Roger Clemens: Why Signing with the Houston Astros Is a Win/Win for Both
The Houston Astros own the single worst record in all of Major League Baseball.
At just 40-88, they come across as a pathetic team, despite the fact that they've seen their share of injuries to key players such as Jed Lowrie and Francisco Cordero, coupled with the utter disembowelment the team underwent at the trade deadline.
Obviously, they are in the middle of a major overhaul as the team transitions from a National League ball club to an American League team in 2013.
That said, what reason do Astros fans really have to show up for the final 34 games of the season?
This past Saturday, a 50-year-old Roger Clemens toed the rubber for the independent minor league team, the Sugar Land Skeeters.
Prior to the arrival of Clemens, the Skeeters' biggest star was former two-time American League All-Star pitcher Scott Kazmir.

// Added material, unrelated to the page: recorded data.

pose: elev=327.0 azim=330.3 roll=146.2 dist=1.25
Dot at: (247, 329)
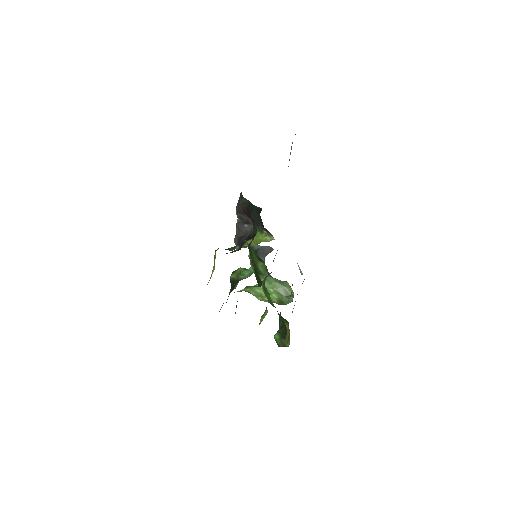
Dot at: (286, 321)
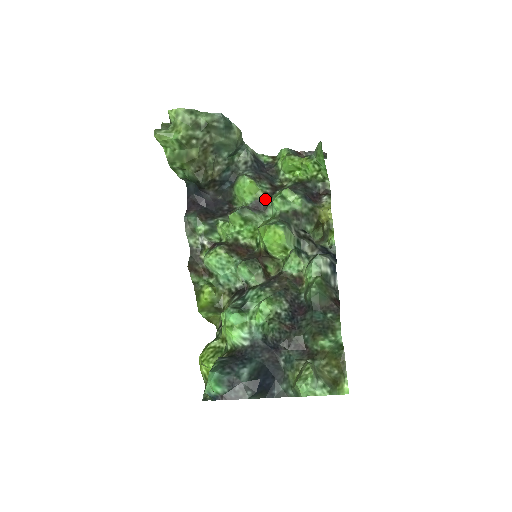
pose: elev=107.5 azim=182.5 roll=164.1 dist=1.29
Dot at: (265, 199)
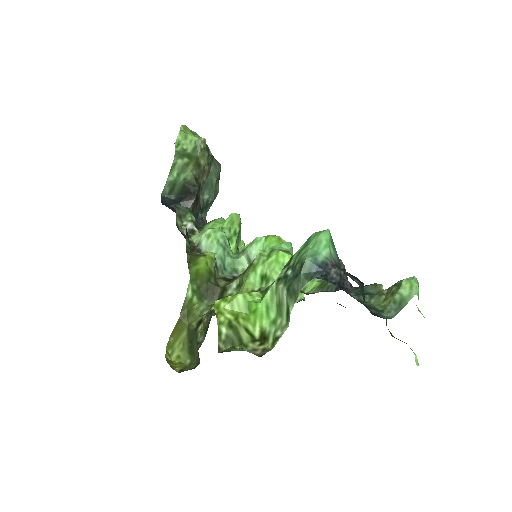
Dot at: occluded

Everything changed when Clemens came to town. The Rocket came in and impressed everyone in 3.1 scoreless innings of work for the Skeeters.
Those on the list of impressed in attendance, Houston Astros general manager Jeff Luhnow.

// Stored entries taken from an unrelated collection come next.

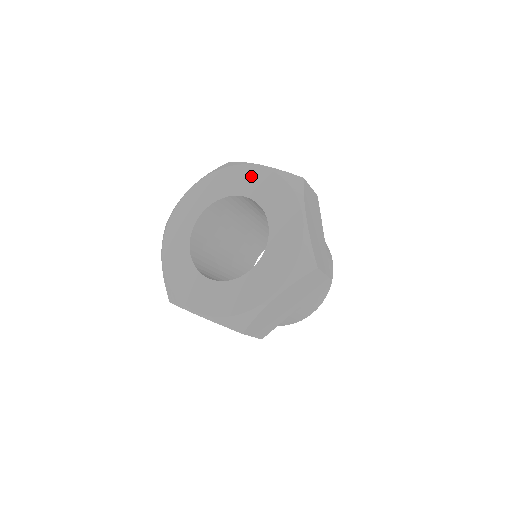
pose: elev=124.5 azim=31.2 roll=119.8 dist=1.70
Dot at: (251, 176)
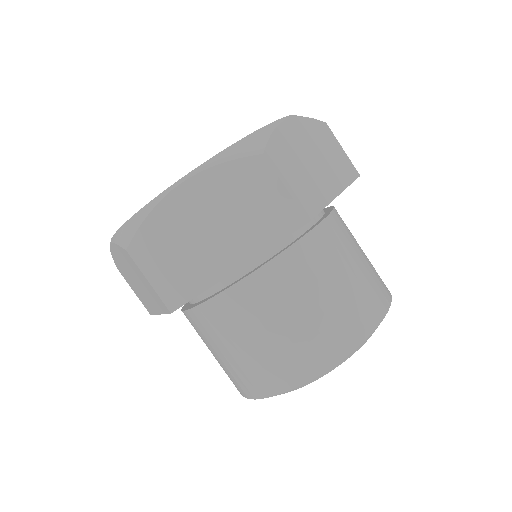
Dot at: occluded
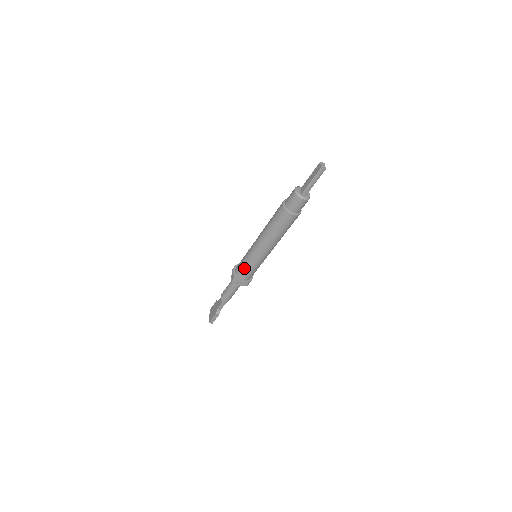
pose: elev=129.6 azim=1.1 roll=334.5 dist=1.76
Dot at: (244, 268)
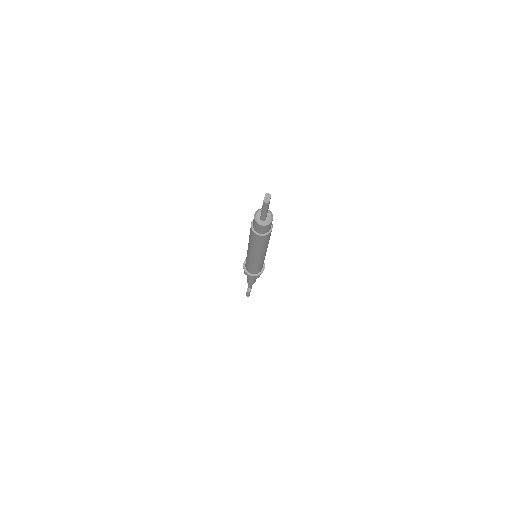
Dot at: (247, 265)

Clemens saw his fastball hit 88 mph on the radar gun.
Astros owner Jim Crane has made it known that he would be open to bringing back Clemens to pitch for the Astros this season.
In doing so, Roger effectively helps out the Astros organization as well as his own cause.
He gives fans a reason to show up to the ballpark everyday—not to say that the Juice Train isn't enough cause for excitement on a nightly basis.
The idea of Clemens coming to town would likely help to fill the stadium for at least three games, possibly even four over the remainder of the season.
To date, the Astros rank last among 16 NL teams in attendance on the season, with only 1,310,710 fans having attended Minute Maid Park in 2012.
If a deal was made today, fans could likely expect to see Clemens pitch against the Cincinnati Reds on Sunday, September 2nd.
Should the Astros look to capitalize on home-attendance opportunities, Clemens would not pitch again until September 10th against the Cubs. That could be followed up with a start on the 16th against Philadelphia, and finally, one last outing on the 23rd against Pittsburgh or the 24th against the Cardinals.
For Clemens, this could serve two purposes.
Most notably, it would reset the clock on his Hall of Fame ballot. Rather than seeing his name appear this fall for the first time, it would get pushed back five years.
The idea behind this logic is as obvious as it may seem: Hall of Fame voters may be more lenient on steroid era players five years from now.
It would also give fans the chance to have a new lasting image of Clemens.
Rather than seeing him walking out of a courtroom post congressional appeal, fans could see Roger take the mound one last time and show that age 50, he still has got it.
Could this plan backfire for both parties? Absolutely.
Might it actually be pretty brilliant? Time will have to tell.